◆ **Selected passage**:
------
The Baltic countries and Poland, the targets of Russian hackers

George Marinescu
English Section / 25 septembrie

The Baltic countries and Poland, the targets of Russian hackers

Versiunea în limba română

The Baltic countries (Estonia, Latvia and Lithuania) and Poland are the preferred targets of pro-Russian hackers, according to a report by the VisionWare company, cited by the Portuguese publication Lusa. The company detected 961 cyberattacks by pro-Russian hackers against Western European countries and organizations between October 2022 and March 2023, nearly half of which were in the former Soviet Union's Baltic states and Poland.

The report, entitled "Action of pro-Russian cybercriminal groups against NATO member states", focuses on the activities of hacker groups KillNet and "NoName057(16)", verified by the Portuguese company VisionWare.

The source said that Bruno Castro, the founder and CEO of VisionWare, admitted that there was no evidence that the pro-Russian hack was state-sponsored, saying that it was unclear whether the Kremlin was involved: "There is no basis to conclude that these groups are affiliated with the Kremlin (or the GRU, the central intelligence service, or the FSB - the federal security service of the Russian Federation). However, we observe a very well-coordinated offensive strategy, consistent with the interests of the Russian government."

VisionWare prepares geopolitical reports related to the studied threats, monitors actors at risk, detects in real time any compromise of institutional data, produces analysis reports and studies the main threats and the main actors, distributed over time and by risk sectors . According to the cited report, 8,347 messages were analyzed on Telegram, of which 6,805 related to Killnet and 1,542 related to NoName057(16).

During the analyzed period, the groups mainly targeted sectors related to "government, banking and defense", with a total of 371 attacks. The highest frequency of attacks was recorded in the first month of this year, when there were 333 cyber attacks, which represents 35% of the total number of attacks recorded in the six months covered by the report.

Portugal was the victim of two KillNet attacks, which affected the portals of the National Health Authority (DGS) and the Faculty of Pharmacy.

During the two quarters under review, 41% of Killnet attacks took place in the United States. However, Estonia, Latvia and Lithuania were the targets of 33.9% of the attacks carried out by this group, while Poland stands out among the countries most targeted by NoName057 (16). Moreover, Warsaw authorities were targeted by both groups of pro-Russian hackers, who during 6 months tried to break into Polish data systems 123 times.
------
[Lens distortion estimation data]
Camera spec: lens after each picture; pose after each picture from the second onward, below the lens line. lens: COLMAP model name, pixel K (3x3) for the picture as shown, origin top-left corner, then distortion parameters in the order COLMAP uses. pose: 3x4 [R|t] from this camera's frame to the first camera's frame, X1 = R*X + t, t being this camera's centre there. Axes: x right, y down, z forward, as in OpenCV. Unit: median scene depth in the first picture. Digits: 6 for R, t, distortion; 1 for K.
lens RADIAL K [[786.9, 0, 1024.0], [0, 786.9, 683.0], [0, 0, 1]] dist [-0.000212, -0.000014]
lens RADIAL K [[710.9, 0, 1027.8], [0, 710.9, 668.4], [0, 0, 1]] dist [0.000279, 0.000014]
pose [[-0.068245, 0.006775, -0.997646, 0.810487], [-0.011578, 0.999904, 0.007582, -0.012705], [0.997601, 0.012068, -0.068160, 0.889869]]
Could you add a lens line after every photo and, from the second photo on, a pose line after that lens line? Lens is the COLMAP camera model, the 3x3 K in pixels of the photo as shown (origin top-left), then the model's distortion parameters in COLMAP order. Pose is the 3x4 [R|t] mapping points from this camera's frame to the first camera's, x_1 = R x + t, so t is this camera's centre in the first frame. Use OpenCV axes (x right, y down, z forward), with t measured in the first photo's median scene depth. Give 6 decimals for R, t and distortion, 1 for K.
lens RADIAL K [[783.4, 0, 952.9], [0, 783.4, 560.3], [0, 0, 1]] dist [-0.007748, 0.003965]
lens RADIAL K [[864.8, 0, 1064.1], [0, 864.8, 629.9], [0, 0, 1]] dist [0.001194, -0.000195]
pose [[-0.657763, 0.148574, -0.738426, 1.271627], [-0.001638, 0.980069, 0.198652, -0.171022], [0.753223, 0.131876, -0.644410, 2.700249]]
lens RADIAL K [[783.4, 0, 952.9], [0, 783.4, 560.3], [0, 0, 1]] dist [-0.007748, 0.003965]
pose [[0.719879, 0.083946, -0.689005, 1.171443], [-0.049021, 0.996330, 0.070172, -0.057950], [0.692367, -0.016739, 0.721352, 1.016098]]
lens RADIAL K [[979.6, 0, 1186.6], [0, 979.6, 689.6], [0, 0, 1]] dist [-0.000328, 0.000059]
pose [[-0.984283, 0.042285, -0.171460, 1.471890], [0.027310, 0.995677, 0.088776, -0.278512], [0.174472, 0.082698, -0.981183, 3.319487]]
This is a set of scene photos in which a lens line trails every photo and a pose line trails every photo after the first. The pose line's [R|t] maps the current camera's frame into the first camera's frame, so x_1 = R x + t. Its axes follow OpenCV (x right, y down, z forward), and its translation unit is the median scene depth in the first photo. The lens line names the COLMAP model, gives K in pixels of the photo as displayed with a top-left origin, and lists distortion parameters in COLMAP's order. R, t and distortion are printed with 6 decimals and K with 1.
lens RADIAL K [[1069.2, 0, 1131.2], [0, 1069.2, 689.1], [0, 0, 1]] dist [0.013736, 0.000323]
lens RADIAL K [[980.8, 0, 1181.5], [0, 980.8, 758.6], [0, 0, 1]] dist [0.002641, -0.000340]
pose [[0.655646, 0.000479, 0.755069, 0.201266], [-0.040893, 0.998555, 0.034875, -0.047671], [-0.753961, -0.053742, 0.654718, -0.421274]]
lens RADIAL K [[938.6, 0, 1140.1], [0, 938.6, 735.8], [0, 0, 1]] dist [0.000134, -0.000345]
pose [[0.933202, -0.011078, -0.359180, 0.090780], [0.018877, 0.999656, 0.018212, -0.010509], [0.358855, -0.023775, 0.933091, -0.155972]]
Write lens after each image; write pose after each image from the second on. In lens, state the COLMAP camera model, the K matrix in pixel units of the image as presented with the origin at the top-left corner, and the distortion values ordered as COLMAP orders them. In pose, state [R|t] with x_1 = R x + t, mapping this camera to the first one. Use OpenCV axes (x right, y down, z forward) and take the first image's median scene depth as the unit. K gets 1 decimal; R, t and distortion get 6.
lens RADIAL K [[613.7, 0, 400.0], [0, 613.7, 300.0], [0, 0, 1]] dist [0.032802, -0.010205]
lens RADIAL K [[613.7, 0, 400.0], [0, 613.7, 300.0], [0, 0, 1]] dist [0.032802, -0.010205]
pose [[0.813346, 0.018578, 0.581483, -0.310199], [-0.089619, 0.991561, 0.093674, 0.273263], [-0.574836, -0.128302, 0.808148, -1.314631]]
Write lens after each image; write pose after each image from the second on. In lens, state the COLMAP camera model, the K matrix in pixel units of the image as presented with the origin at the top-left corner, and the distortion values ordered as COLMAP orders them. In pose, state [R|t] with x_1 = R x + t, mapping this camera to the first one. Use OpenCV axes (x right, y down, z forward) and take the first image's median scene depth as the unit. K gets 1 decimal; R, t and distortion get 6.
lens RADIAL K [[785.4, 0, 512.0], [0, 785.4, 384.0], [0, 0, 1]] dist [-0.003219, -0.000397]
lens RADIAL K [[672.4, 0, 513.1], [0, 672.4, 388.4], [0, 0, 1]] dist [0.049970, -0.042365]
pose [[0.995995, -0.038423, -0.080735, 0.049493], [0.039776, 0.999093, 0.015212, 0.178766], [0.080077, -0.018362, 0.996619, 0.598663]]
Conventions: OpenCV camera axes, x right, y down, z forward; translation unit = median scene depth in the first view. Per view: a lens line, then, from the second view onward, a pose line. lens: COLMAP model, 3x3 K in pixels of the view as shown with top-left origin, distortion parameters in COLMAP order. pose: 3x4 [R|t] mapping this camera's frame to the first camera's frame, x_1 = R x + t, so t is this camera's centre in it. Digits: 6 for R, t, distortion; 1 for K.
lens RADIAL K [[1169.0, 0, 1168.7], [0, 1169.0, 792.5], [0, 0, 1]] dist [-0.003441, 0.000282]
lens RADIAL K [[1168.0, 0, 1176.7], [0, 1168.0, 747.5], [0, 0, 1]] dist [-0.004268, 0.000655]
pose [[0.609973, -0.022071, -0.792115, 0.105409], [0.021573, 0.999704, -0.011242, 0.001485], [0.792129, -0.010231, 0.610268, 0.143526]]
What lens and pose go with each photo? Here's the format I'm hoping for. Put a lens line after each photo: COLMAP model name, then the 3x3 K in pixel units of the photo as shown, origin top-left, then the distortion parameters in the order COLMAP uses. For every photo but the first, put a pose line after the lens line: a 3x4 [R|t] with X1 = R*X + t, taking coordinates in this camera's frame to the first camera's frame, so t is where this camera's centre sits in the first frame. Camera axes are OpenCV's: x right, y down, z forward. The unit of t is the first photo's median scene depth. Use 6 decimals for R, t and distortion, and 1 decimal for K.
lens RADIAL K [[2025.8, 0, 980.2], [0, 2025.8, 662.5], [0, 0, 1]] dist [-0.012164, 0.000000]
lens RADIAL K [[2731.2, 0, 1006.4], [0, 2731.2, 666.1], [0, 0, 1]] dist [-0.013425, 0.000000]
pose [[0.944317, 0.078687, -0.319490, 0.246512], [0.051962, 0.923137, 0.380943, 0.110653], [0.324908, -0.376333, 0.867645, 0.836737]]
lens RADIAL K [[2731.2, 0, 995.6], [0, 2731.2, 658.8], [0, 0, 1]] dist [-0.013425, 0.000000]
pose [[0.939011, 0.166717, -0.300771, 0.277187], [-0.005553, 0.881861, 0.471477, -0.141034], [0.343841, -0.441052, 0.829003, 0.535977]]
------
◆ **Exercises**:
1. List every country that the article on pro-Russian hackers names as a target of the attacks.
2. Write the next part of the article on pro-Russian hackers, starting after its last sentence.

◆ **Activity answers**:
1. Estonia, Latvia, Lithuania, Poland, Portugal, United States

2.
The cited source also shows that the respective groups continue to react to current events, following the analysis of the Russian Federation's relations with third countries.

Bruno Castro, founder and CEO of VisionWare, told the quoted source: "This study, based on a detailed analysis of the daily phenomena we monitor from these groups, suggests that the targets will go beyond Ukraine. For example, KillNet claimed responsibility for large-scale distributed denial-of-service (DDoS) attacks against major US airports in October 2022. These attacks did not affect flights, but disrupted or delayed airport services. All of these denial-of-service attacks cause financial and/or reputational damage that is often greater than we realize. The report we present highlights the development of the capabilities, resources and disruptive power of these groups to attack states and contribute to the destabilization of societies."

The results of the report, according to VisionWare, "take on particular importance with the latest release of the US Department of Defense Cyber Strategy 2023, with the situation in Ukraine being one of the global priorities of that cyber strategy."

The report further states: "In this new form of conflict, actors are using cyber capabilities to achieve their political, strategic and ideological goals. Cyber attacks launched by state actors originate from countries with significant resources that can conduct highly sophisticated cyber operations, attacking critical infrastructure, defense systems, and government networks. These groups, like "hacktivists", often resort to DDoS attacks, website defacement, information dissemination and digital sabotage to promote political and social causes. (...) Cyberwar is not limited to attacks between rival countries, but also includes actions by "hacktivist" groups, cybercriminals and extremists, who operate with different motivations and mostly without official ties to governments".

The source cited shows that the growing scenario of cyber warfare between states and non-states actors represent "one of the most complex and urgent challenges facing the digital age".